** EXERCISE INSTRUCTIONS **
Nothing should differ between your answer and the records.

Saved entries:
Segment Open
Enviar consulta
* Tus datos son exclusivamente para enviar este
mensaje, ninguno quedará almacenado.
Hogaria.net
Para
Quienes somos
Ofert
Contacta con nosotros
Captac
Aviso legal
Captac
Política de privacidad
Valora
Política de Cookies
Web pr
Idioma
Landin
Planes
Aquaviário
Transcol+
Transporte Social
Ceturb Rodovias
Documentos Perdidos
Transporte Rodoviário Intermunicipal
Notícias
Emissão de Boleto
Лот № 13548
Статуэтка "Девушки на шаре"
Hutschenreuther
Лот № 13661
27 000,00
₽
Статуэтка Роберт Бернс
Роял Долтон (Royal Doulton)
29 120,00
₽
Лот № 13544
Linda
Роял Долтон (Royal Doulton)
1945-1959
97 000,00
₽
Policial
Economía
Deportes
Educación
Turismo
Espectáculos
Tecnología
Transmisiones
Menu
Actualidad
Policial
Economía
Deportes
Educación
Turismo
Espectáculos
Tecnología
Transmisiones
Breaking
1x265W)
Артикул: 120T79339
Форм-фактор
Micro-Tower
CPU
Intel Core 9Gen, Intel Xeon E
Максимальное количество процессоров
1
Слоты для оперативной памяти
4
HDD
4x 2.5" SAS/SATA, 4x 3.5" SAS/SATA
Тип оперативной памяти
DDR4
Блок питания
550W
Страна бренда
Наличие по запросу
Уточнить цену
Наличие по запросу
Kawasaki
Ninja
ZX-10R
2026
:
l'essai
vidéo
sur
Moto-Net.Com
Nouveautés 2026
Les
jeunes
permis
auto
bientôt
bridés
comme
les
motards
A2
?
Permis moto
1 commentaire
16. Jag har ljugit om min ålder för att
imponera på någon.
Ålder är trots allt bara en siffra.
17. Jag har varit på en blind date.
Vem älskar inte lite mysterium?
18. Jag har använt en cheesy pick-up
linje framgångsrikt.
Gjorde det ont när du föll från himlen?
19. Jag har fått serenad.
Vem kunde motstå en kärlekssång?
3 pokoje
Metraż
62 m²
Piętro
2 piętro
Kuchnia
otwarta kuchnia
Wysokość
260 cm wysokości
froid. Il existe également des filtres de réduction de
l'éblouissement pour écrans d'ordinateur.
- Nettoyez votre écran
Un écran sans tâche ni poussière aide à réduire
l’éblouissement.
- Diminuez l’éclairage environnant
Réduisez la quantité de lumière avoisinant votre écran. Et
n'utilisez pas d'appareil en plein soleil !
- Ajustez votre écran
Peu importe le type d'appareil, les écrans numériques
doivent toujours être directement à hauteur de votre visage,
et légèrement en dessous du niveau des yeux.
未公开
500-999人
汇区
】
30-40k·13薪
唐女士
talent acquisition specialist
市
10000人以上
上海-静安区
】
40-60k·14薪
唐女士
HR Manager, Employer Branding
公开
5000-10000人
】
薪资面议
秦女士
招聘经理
Segment Closed
** PROBLEM SOLUTION **
Enviar consulta
* Tus datos son exclusivamente para enviar este
mensaje, ninguno quedará almacenado.
Hogaria.net
Para
Quienes somos
Ofert
Contacta con nosotros
Captac
Aviso legal
Captac
Política de privacidad
Valora
Política de Cookies
Web pr
Idioma
Landin
Planes
Aquaviário
Transcol+
Transporte Social
Ceturb Rodovias
Documentos Perdidos
Transporte Rodoviário Intermunicipal
Notícias
Emissão de Boleto
Лот № 13548
Статуэтка "Девушки на шаре"
Hutschenreuther
Лот № 13661
27 000,00
₽
Статуэтка Роберт Бернс
Роял Долтон (Royal Doulton)
29 120,00
₽
Лот № 13544
Linda
Роял Долтон (Royal Doulton)
1945-1959
97 000,00
₽
Policial
Economía
Deportes
Educación
Turismo
Espectáculos
Tecnología
Transmisiones
Menu
Actualidad
Policial
Economía
Deportes
Educación
Turismo
Espectáculos
Tecnología
Transmisiones
Breaking
1x265W)
Артикул: 120T79339
Форм-фактор
Micro-Tower
CPU
Intel Core 9Gen, Intel Xeon E
Максимальное количество процессоров
1
Слоты для оперативной памяти
4
HDD
4x 2.5" SAS/SATA, 4x 3.5" SAS/SATA
Тип оперативной памяти
DDR4
Блок питания
550W
Страна бренда
Наличие по запросу
Уточнить цену
Наличие по запросу
Kawasaki
Ninja
ZX-10R
2026
:
l'essai
vidéo
sur
Moto-Net.Com
Nouveautés 2026
Les
jeunes
permis
auto
bientôt
bridés
comme
les
motards
A2
?
Permis moto
1 commentaire
16. Jag har ljugit om min ålder för att
imponera på någon.
Ålder är trots allt bara en siffra.
17. Jag har varit på en blind date.
Vem älskar inte lite mysterium?
18. Jag har använt en cheesy pick-up
linje framgångsrikt.
Gjorde det ont när du föll från himlen?
19. Jag har fått serenad.
Vem kunde motstå en kärlekssång?
3 pokoje
Metraż
62 m²
Piętro
2 piętro
Kuchnia
otwarta kuchnia
Wysokość
260 cm wysokości
froid. Il existe également des filtres de réduction de
l'éblouissement pour écrans d'ordinateur.
- Nettoyez votre écran
Un écran sans tâche ni poussière aide à réduire
l’éblouissement.
- Diminuez l’éclairage environnant
Réduisez la quantité de lumière avoisinant votre écran. Et
n'utilisez pas d'appareil en plein soleil !
- Ajustez votre écran
Peu importe le type d'appareil, les écrans numériques
doivent toujours être directement à hauteur de votre visage,
et légèrement en dessous du niveau des yeux.
未公开
500-999人
汇区
】
30-40k·13薪
唐女士
talent acquisition specialist
市
10000人以上
上海-静安区
】
40-60k·14薪
唐女士
HR Manager, Employer Branding
公开
5000-10000人
】
薪资面议
秦女士
招聘经理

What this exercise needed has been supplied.